Воскресенье выбрали намеренно, потому что почти все субъекты были благочестивыми кальвинистами, приверженцами голландской реформатской церкви и наверняка собирались утром посетить богослужение. Поэтому имелась возможность вычислить с высокой степенью вероятности, где они окажутся, и при этом, скорее всего, благодаря религиозному настроению в них ослабнет подозрительность и они не смогут оказать какое-либо сопротивление полицейским.
Уже в середине дня в пятницу Шаса вспомнил, что на следующий день предстоит пикник в честь дня рождения его деда, и позвонил матери в Вельтевреден из полицейского управления.

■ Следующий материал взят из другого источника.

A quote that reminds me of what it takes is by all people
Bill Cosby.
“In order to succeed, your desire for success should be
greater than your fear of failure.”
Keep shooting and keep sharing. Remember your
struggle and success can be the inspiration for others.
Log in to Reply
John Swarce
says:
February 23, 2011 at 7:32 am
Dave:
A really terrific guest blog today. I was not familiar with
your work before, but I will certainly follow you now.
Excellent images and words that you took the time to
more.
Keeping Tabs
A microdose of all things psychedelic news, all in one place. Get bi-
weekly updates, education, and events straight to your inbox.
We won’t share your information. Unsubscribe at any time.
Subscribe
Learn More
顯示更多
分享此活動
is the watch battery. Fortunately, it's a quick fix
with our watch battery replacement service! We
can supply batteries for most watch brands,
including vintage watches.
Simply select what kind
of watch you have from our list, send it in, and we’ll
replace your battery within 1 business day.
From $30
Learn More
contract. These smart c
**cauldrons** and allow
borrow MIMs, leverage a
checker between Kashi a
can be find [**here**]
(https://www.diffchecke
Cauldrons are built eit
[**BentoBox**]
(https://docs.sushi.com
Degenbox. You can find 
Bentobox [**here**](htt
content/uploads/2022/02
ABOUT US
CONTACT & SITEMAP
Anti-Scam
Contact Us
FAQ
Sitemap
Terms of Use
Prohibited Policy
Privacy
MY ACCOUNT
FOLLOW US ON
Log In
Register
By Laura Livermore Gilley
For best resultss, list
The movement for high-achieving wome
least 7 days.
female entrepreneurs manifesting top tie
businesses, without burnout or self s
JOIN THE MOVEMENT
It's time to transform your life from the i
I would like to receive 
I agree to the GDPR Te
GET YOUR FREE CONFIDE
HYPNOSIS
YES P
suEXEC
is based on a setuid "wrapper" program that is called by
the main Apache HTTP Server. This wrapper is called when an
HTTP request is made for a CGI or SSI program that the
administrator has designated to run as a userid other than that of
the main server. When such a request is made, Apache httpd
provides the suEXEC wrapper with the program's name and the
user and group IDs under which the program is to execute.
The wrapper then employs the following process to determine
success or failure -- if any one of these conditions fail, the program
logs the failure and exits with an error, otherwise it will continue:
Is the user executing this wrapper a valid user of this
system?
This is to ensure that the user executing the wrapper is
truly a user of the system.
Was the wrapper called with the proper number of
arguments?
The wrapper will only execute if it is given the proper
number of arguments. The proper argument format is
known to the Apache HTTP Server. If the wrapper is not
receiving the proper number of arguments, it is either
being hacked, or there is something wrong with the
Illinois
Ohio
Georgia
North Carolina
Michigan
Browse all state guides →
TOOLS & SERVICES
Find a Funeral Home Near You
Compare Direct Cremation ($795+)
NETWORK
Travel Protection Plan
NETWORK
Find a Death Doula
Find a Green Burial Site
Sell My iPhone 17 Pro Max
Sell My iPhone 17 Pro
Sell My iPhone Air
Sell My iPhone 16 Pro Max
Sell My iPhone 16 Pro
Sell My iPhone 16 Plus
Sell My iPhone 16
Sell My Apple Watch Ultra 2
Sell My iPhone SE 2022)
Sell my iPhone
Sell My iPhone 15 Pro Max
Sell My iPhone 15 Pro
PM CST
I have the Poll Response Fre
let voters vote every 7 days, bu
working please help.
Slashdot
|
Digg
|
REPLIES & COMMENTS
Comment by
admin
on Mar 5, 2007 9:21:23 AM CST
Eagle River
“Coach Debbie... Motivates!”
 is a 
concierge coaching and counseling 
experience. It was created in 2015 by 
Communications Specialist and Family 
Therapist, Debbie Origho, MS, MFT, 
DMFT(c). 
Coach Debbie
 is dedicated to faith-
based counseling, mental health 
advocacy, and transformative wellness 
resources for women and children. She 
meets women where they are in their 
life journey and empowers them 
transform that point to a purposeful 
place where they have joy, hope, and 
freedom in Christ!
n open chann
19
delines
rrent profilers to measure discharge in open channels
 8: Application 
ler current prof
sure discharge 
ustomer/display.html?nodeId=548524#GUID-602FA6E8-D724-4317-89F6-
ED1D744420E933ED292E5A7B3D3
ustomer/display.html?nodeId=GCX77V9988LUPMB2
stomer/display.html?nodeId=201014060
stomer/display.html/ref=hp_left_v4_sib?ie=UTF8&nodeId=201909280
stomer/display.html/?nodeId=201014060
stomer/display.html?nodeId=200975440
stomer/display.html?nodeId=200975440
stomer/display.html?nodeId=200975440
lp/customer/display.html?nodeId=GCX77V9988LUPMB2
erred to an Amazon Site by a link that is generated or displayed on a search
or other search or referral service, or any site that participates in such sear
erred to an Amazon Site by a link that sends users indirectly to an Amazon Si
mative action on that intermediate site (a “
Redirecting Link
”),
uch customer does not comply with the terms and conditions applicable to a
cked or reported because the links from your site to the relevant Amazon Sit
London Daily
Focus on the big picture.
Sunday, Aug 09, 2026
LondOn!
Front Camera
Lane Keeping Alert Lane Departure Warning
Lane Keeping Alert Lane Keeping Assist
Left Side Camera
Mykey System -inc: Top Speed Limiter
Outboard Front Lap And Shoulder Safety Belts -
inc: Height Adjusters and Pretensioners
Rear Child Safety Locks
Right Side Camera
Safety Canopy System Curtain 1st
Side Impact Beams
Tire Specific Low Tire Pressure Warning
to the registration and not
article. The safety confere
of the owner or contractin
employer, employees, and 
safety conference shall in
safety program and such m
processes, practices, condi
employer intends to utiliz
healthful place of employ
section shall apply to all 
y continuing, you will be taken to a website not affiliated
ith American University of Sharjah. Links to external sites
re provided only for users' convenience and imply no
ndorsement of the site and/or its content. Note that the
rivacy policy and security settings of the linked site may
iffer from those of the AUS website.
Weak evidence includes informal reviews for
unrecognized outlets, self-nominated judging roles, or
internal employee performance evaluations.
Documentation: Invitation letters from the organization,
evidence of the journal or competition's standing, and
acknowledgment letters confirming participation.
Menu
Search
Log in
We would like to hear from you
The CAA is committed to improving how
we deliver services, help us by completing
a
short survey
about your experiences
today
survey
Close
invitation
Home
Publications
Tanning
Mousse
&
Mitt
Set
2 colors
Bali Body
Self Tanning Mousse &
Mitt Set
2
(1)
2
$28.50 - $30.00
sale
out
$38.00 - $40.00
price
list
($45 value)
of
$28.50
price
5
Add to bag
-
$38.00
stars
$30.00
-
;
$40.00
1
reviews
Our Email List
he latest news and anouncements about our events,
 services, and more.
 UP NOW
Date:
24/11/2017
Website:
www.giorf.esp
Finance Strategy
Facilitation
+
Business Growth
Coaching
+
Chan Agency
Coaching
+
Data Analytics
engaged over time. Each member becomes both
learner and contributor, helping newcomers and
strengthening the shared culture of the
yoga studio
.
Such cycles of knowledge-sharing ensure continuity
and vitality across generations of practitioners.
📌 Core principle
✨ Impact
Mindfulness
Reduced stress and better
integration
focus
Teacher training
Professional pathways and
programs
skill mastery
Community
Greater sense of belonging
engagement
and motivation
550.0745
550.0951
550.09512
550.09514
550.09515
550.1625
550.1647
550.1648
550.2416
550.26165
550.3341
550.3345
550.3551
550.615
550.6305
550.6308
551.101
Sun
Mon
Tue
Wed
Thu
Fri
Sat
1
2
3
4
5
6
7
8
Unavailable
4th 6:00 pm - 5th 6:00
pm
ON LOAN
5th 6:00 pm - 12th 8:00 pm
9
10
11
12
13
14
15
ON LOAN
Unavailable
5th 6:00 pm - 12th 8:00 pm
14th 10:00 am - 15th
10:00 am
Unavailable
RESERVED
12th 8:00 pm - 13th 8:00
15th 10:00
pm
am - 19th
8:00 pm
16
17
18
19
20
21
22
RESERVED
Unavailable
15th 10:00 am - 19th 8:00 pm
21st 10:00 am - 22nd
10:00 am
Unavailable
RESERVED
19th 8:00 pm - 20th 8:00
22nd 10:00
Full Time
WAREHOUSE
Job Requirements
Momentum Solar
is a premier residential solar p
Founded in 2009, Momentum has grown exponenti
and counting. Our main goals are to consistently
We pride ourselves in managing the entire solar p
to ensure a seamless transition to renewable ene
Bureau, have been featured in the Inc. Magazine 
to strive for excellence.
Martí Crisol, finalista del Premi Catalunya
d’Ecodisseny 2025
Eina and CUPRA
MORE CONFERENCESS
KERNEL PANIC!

– Ох, chéri, это неприятная новость! Сэр Гарри будет так разочарован! Он спрашивает о тебе каждый день с тех пор, как приехал, и мы все с нетерпением тебя ждем!
– Мне жаль, мама.
– А ты не можешь сбежать к нам, хотя бы на часок?
– Это невозможно. Поверь, мама, я так же разочарован, как и все вы.
– Тебе необязательно подниматься с нами на гору, Шаса. Просто выпьешь бокал шампанского в Вельтевредене, прежде чем мы отправимся. И сможешь сразу вернуться и делать то, что ты там делаешь, раз это так важно. Ради меня, chéri, неужели ты хотя бы не попытаешься?
Она почувствовала, что Шаса колеблется.
– Блэйн и фельдмаршал Смэтс тоже будут здесь. Они оба обещали. Если ты приедешь в восемь, просто пожелать счастья своему деду, обещаю, в половине девятого ты уже сможешь уехать.
– Ох, мама, хорошо, – сдался Шаса и усмехнулся в трубку. – А тебе не кажется скучным всегда добиваться своего?
– Это нечто такое, что я научилась терпеть, chéri, – засмеялась в ответ Сантэн. – До завтра!
– До завтра, – подтвердил он.
– Я тебя люблю, chéri.
– И я тебя люблю, мама.
Шаса повесил трубку, чувствуя себя слегка виноватым из-за того, что поддался ей, и уже собирался позвонить Таре, чтобы сказать, что не сможет отправиться с ней на пикник, когда его через комнату окликнул один из сержантов:
– Командир эскадрильи Кортни, вам звонят.
– Кто?
– Она не сказала, какая-то женщина.
И Шаса улыбнулся, идя через комнату. Тара опередила его и позвонила первой.